Gli aumenti della paghe per i rider, secondo gli impegni presi da Glovo, potrebbero tradursi in un aumento medio dei compensi mensili di circa 200 euro. Aumenti delle retribuzioni per ogni consegna, portate fino ad un valore minimo di 3 euro lordi, e ritocchi verso l’alto anche dei corrispettivi minimi orari lordi, da 10 fino a 14 euro. La piattaforma sotto inchiesta per sfruttamento del lavoro scende a patti con la Procura e incassa un primo "parere positivo" che potrebbe portare in futuro alla revoca del controllo giudiziario disposto dal pm Paolo Storari. Tra i punti anche la disponibilità a promuovere incontri con i sindacati per creare le condizioni per arrivare alla stipula in tempi rapidi di un nuovo contratto collettivo. Ora i magistrati dovranno verificare se gli impegni verranno attuati, come annunciato, fin da subito. Sulla eventuale revoca del controllo giudiziario deciderà il gip Roberto Crepaldi.

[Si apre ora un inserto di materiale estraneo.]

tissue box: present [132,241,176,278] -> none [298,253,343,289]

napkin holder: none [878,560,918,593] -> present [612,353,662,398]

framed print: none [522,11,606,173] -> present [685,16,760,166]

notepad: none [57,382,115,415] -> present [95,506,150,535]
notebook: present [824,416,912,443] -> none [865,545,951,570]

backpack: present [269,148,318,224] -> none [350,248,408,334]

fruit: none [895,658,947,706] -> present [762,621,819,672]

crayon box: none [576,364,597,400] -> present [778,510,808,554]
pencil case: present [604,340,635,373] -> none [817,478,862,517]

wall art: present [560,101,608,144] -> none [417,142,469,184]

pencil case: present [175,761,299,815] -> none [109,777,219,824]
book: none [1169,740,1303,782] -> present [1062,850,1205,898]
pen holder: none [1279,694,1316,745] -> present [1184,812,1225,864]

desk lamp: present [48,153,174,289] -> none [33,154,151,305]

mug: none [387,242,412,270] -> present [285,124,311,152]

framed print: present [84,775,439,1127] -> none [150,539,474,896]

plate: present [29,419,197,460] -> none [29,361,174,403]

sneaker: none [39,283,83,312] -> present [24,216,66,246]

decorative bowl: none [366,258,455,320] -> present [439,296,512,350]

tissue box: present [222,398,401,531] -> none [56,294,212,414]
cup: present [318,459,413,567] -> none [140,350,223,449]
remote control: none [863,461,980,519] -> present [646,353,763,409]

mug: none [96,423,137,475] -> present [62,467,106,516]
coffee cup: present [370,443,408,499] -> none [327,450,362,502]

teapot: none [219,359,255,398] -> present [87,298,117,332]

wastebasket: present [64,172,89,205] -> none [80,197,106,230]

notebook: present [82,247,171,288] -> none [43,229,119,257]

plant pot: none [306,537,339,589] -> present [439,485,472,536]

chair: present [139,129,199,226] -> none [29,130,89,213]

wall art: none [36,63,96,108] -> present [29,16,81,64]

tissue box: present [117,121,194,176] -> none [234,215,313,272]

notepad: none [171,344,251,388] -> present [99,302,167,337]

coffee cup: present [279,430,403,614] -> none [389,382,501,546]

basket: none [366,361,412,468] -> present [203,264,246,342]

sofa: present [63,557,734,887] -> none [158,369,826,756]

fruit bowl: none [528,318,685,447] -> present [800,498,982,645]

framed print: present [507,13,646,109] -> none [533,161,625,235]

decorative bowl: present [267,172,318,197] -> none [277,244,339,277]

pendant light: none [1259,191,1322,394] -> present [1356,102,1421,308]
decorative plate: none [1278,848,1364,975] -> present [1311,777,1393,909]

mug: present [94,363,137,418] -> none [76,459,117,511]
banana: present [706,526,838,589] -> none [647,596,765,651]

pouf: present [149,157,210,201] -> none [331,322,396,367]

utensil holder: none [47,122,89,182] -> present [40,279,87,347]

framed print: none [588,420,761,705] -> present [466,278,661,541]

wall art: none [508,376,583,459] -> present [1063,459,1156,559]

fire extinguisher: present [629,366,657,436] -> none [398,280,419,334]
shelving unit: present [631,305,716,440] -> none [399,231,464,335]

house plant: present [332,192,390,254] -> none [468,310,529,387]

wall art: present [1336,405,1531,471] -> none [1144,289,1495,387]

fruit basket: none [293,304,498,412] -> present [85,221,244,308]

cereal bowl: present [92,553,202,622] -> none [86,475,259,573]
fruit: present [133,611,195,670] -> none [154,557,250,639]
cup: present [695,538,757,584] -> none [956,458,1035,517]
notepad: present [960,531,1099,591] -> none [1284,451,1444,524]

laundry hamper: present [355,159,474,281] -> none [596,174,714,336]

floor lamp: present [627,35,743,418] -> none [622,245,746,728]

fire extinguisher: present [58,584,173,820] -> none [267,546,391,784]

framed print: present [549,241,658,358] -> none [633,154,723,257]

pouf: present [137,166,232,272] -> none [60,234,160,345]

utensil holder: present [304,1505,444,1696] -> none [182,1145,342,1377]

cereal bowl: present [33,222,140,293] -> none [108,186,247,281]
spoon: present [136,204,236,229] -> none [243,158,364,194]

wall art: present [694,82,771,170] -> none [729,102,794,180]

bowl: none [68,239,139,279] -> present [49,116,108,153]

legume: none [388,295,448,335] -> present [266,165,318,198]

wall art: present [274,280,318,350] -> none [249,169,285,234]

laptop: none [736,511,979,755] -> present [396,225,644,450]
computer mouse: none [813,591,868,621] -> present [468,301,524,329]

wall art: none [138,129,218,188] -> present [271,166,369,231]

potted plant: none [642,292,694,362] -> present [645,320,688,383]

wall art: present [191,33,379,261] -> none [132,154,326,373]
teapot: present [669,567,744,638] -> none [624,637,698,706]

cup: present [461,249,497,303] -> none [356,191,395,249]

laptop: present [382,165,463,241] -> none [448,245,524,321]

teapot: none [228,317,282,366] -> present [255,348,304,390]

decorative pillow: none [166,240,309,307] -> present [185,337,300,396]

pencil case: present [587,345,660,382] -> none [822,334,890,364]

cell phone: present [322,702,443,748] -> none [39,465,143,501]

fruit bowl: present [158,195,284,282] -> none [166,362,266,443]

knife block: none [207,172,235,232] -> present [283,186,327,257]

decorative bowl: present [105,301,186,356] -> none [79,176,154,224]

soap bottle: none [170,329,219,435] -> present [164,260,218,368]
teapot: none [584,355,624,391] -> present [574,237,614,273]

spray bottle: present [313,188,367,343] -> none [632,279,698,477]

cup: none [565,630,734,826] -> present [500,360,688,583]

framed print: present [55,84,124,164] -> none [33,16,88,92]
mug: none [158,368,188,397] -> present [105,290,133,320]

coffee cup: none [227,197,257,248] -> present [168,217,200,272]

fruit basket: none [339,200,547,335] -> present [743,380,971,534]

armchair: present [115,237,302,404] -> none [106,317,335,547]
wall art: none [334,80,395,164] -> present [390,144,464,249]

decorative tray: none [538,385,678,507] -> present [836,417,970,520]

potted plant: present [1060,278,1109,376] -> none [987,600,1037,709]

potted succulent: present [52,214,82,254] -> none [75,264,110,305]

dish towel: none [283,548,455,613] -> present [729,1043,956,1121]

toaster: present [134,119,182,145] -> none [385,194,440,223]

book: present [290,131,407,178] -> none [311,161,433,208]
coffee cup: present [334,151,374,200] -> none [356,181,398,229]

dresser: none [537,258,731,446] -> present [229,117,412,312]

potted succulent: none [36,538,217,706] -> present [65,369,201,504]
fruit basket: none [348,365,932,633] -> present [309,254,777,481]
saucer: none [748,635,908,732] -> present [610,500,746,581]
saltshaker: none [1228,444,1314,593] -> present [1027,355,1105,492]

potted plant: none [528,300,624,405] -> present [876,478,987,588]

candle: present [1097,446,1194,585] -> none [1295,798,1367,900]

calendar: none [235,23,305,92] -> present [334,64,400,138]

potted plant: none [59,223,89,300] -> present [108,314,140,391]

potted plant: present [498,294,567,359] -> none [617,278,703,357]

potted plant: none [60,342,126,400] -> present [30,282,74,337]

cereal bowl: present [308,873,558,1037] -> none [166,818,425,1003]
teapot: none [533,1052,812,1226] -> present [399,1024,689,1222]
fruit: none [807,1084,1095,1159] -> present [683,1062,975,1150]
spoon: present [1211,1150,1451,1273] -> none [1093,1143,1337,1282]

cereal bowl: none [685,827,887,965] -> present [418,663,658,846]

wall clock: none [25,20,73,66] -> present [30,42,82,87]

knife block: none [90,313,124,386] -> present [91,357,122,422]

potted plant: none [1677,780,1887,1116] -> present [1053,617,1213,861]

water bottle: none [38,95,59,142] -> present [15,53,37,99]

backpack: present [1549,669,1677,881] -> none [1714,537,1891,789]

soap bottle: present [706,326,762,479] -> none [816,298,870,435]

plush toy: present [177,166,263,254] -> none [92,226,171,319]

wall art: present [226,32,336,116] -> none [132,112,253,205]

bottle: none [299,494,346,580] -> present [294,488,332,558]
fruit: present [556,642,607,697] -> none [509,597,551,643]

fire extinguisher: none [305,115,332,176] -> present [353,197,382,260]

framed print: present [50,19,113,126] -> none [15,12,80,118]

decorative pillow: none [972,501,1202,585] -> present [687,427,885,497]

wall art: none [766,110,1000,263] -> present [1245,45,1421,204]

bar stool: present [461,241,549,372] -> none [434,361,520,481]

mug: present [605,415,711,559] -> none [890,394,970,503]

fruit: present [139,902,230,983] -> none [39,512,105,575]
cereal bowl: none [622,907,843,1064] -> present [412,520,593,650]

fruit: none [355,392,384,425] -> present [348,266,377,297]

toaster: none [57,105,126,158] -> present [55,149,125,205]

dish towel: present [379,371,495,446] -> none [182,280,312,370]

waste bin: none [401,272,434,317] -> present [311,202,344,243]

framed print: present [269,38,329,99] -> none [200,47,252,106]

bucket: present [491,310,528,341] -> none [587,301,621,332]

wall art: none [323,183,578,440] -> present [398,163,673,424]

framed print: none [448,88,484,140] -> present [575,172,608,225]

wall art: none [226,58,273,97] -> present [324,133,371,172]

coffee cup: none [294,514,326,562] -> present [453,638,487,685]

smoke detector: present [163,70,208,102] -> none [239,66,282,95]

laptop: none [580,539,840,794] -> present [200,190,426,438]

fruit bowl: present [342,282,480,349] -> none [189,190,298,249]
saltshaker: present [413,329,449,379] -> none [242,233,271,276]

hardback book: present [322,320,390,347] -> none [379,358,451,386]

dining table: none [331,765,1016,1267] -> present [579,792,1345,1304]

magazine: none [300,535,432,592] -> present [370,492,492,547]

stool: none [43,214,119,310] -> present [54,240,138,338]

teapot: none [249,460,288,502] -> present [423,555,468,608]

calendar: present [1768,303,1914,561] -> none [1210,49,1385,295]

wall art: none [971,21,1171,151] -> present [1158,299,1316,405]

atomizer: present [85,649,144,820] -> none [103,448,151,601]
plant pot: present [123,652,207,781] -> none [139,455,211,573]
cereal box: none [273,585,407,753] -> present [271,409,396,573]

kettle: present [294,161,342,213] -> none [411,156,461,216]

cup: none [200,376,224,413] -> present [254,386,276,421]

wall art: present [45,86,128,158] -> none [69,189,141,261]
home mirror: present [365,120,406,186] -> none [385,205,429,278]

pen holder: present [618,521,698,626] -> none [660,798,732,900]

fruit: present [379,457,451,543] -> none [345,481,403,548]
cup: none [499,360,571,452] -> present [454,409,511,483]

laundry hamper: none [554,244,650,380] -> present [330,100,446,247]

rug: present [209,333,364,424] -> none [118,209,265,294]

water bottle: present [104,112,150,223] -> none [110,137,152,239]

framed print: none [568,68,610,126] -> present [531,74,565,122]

Secondo le indagini dei carabinieri del Nucleo ispettorato del lavoro ai ciclofattorini, oltre 40mila impiegati in tutta Italia, sarebbero state corrisposte paghe "sotto la soglia di povertà". Contestazioni analoghe hanno portato, successivamente, al controllo giudiziario anche per Deliveroo. Paghe che ora, almeno sul fronte Glovo, per effetto dell’inchiesta e del dialogo fra azienda e pm verranno ritoccate verso l’alto. "Le misure concordate – si legge in una nota di Glovo – prevedono un impegno economico e un rafforzamento in termini organizzativi e della compliance, confermando la centralità del mercato italiano e la chiara volontà del gruppo di continuare ad investire nel Paese. Le misure rappresentano al contempo per Glovo Italia un’importante evoluzione all’interno del proprio modello operativo".